This uterine cancer e-patient had a very bad reaction to a new chemo regimen yesterday and has lost confidence, and wants to learn more before proceeding. What advice do you have on these treatments? Are there good online e-patient communities?
The emails I received:
I went to the Infusion Room and a young RN starting infusing me with preparatory drugs such as Benadryl and steroids before the Taxol and later Carboplatin.
The moment the Taxol starting flowing into my system I had a series of “Oh no!” reactions that indicated a severe hypersensitivity to the drug. A crowd of nurses came on the scene.

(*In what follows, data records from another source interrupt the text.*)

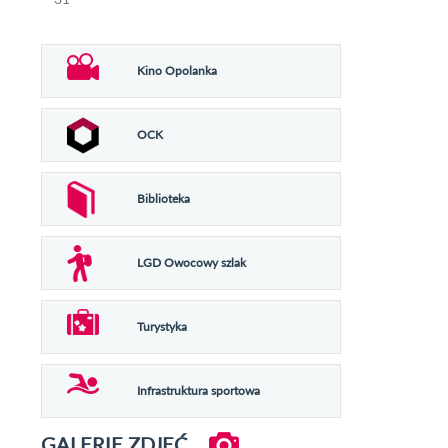
Kino Opolanka
OCK
Biblioteka
LGD Owocowy szlak
Turystyka
Infrastruktura sportowa
GALERIE ZDJĘĆ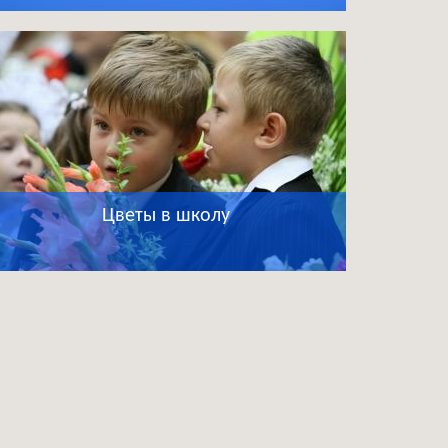
Цветы в школу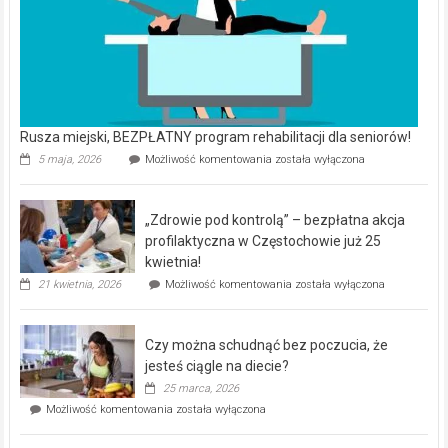
Rusza miejski, BEZPŁATNY program rehabilitacji dla seniorów!
Rusza
5 maja, 2026
Możliwość komentowania
została wyłączona
miejski,
BEZPŁATNY
program
„Zdrowie pod kontrolą” – bezpłatna akcja
rehabilitacji
dla
profilaktyczna w Częstochowie już 25
seniorów!
kwietnia!
„Zdrowie
21 kwietnia, 2026
Możliwość komentowania
została wyłączona
pod
kontrolą”
–
Czy można schudnąć bez poczucia, że
bezpłatna
akcja
jesteś ciągle na diecie?
profilaktyczna
25 marca, 2026
w
Czy
Możliwość komentowania
została wyłączona
Częstochowie
można
już
schudnąć
25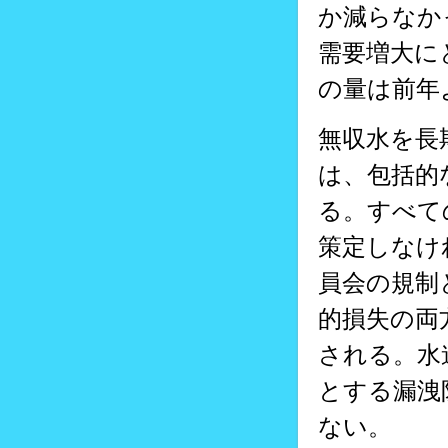
か減らなか
需要増大に
の量は前年
無収水を長
は、包括的
る。すべて
策定しなけ
員会の規制
的損失の両
される。水
とする漏洩
ない。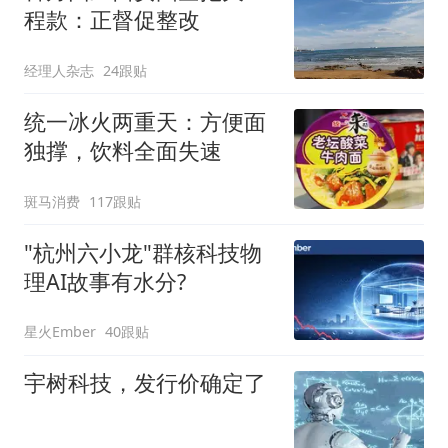
程款：正督促整改
经理人杂志
24跟贴
统一冰火两重天：方便面
独撑，饮料全面失速
斑马消费
117跟贴
"杭州六小龙"群核科技物
理AI故事有水分?
星火Ember
40跟贴
宇树科技，发行价确定了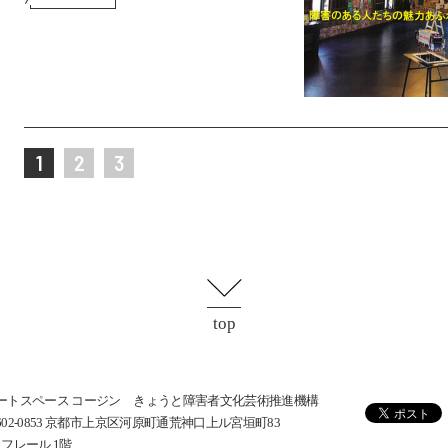
1
2
3
top
ートスペース コージン きょうと障害者文化芸術推進機構
602-0853 京都市上京区河原町通荒神口上ル宮垣町83
･フレール 1階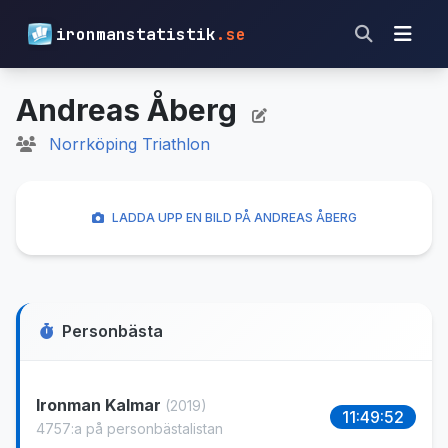
ironmanstatistik
.se
Andreas Åberg
Norrköping Triathlon
LADDA UPP EN BILD PÅ ANDREAS ÅBERG
Personbästa
Ironman Kalmar
(2019)
11:49:52
4757:a på personbästalistan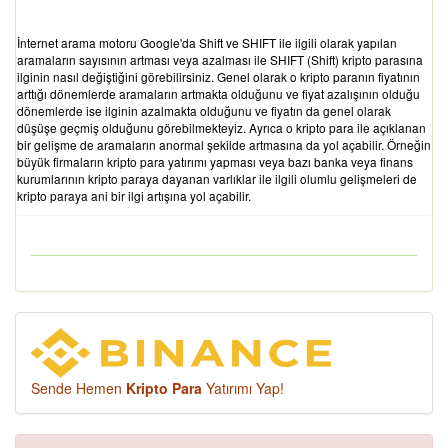
İnternet arama motoru Google'da Shift ve SHIFT ile ilgili olarak yapılan
aramaların sayısının artması veya azalması ile SHIFT (Shift) kripto parasına
ilginin nasıl değiştiğini görebilirsiniz. Genel olarak o kripto paranın fiyatının
arttığı dönemlerde aramaların artmakta olduğunu ve fiyat azalışının olduğu
dönemlerde ise ilginin azalmakta olduğunu ve fiyatın da genel olarak
düşüşe geçmiş olduğunu görebilmekteyiz. Ayrıca o kripto para ile açıklanan
bir gelişme de aramaların anormal şekilde artmasına da yol açabilir. Örneğin
büyük firmaların kripto para yatırımı yapması veya bazı banka veya finans
kurumlarının kripto paraya dayanan varlıklar ile ilgili olumlu gelişmeleri de
kripto paraya ani bir ilgi artışına yol açabilir.
Sende Hemen
Kripto Para
Yatırımı Yap!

My blood pressure dropped, I was seeing stars for hours afterwards, I couldn’t breath for the longest time. I am allergic to the stuff. They tell me it didn’t amount to full blown anaphylaxis, or cardiac arrest – but boy was it scary. I was sent home as my doctor determined I could not be “challenged” by it again until I was seen by an allergist.

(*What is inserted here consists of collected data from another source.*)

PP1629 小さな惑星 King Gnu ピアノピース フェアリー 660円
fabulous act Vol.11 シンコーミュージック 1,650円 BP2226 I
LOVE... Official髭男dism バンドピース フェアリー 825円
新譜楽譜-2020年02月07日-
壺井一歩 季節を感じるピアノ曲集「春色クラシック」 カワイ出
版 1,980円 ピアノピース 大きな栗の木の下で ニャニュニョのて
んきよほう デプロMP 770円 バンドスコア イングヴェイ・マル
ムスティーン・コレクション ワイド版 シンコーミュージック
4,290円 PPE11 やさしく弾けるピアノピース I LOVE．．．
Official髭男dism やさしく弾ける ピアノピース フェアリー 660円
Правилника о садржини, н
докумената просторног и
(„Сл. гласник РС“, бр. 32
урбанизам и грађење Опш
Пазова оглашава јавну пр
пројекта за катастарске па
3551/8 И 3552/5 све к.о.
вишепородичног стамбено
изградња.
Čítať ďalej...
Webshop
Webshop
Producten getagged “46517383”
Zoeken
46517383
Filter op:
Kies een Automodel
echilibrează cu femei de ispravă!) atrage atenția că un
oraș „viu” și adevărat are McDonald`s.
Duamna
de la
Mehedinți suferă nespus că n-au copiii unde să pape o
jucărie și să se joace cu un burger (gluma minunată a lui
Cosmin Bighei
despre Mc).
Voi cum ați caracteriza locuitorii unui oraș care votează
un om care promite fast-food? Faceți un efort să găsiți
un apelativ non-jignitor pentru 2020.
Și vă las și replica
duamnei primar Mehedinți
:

I have since learned that most people who react (and there are lots of them, as much as 20%) are sensitive to the solvent which extracts the medicine from the yew bark to make the drug.
It’s a cheap enough FDA-approved drug, “well-tolerated” by most. But there is another (Abraxane) where the solvent is something different – albumin – and fewer people need the work-up of antihistamine and steroid (see they already know the potential lethality of Taxol!). However since fewer people buy it, it is very expensive — like $4200 a dose versus about $150. This is not a problem for me, and under the circumstances, even my insurance company might be persuaded. It turns out that Abraxane is approved for recurrent disease, not the initial case.
However in the interest of frugality, they want me to work with the stuff and become desensitized. From what I have learned, the desensitizing has to precede each chemo session. The other drug in the chemo regimen is Carboplatin, and there are people who are sensitive to that as well. They never got that far with me today.
My son was sitting directly across from me during the incident and he told me my face turned bright red and I looked like I was jumping out of my chair. I forgot but he noticed a nurse had to restrain me. I was close to blacking out.
After about 2 1/2 hours of no Taxol, all symptoms had vanished (seeing stars was last to go). But I saw how you could die from this, as some have done. If your heart is weak – or you are farther along in chemotherapy that it might have sustained some damage — well I don’t think the desensitization will cut it.
Time to be a very enquiring patient, and to confront the ideas behind this. I am not an average. I am an individual. And clearly my personal system does not accept this common enough drug. Too bad for the long-term use of it. Time to strike out in another direction, I think.
Today they are pushing me to go for a desensitization session, pronto. I got a call from the allergist, and another one from my oncologist’s nurse, urging me to stick with the program.
Yesterday, when I was being prepped for the infusion parlor, I had a meeting with my doctor to sign consent forms. He did tell me that some minuscule percentage of patients reacted to the solvent. I also saw that on the consent form one of the possible outcomes of using this chemotherapeutic agent was death. But I signed and went ahead.
I knew that one of my friends who had it had a similar reaction. That’s two of us now. So I hit the literature. I found that one of the patients who died had been reassured beforehand that the prepping with Benadryl and a steroid were adequate. He died of cardiac arrest (with perhaps pre-existing heart disease).
Well, it turns out that steroid actually needs several hours before it can have an effect, and it is only given shortly before the infusion as part of the i.v. line. Why?
They questioned outpatient compliance for actually taking the steroid before showing up. But it was as used sheer window-dressing. The article is very critical of this procedure. I also read about Abraxane, and wrote a note today to my oncologist to look into it.
His nurse (who always reads his email) when she called me denied that this was used in uterine cancer. I told her that it was exactly the same as Taxol, just in a different solution. She held her ground, but I have yet to talk to my oncologist.
If you have a severe enough reaction, they are not supposed to rechallenge you at all. So yes, I think calling my insurer might be in order. After all, I will be better off alive. Yes, you may anonymize this to solicit comments.